Investigate the impact of spatial structure within host cells on the existence, geometry, and stability of the quasi-neutral curve of coexistence equilibria in the ordinary differential equation model of helper virus (HV), defective interfering genomes (DIPs), and satellite RNA (satRNA) that explicitly includes the RNA-dependent RNA polymerase (RdRp). Determine whether quasi-neutral manifolds persist, are modified, or break down when spatial heterogeneity or spatially distributed replication is incorporated into the within-cell tripartite system characterized by parameters α (HV replication rate), ω (fraction of DIPs produced), β (satRNA replication rate), γ (DIPs replication rate), κ (RdRp production rate), ε (RNA degradation rate), and ε_p (RdRp degradation rate).

Background

The paper introduces and analyzes a four-dimensional ODE model for the early within-cell replication dynamics of a helper virus (HV), its defective interfering genomes (DIPs), and a satellite RNA (satRNA), explicitly modeling the RNA-dependent RNA polymerase (RdRp). A key finding is a global bifurcation—termed quasi-neutral nullcline confluence (QNC)—through which a quasi-neutral curve of coexistence equilibria is created or destroyed depending on the relation α(1−ω)=β and β>γ.

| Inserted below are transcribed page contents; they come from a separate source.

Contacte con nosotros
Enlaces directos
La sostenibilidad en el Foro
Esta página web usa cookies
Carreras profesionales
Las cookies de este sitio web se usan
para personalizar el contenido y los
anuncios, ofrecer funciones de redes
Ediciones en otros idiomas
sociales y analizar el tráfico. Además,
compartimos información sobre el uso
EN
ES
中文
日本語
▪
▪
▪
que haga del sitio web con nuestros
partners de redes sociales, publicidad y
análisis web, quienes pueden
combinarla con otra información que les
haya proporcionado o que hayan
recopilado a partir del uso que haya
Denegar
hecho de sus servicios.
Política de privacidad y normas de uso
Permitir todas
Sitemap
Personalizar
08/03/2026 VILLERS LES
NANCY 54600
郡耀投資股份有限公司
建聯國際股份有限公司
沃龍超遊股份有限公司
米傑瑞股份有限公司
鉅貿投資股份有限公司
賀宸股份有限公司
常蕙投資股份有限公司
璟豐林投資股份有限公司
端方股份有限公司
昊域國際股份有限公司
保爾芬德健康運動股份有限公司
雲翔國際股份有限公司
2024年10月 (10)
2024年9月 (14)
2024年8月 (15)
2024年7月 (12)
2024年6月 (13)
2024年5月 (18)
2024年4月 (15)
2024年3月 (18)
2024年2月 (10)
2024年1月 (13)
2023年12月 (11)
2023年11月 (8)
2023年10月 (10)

The authors highlight that quasi-neutral manifolds can organize global dynamics and produce long transients with scaling laws near the bifurcation. They note that replication can be spatially structured in cells (e.g., replication factories) and explicitly state that the impact of space on such quasi-neutral manifolds has not yet been addressed, pointing to an unresolved question about how spatial heterogeneity affects the existence and properties of these manifolds in the HV–DIPs–satRNA system.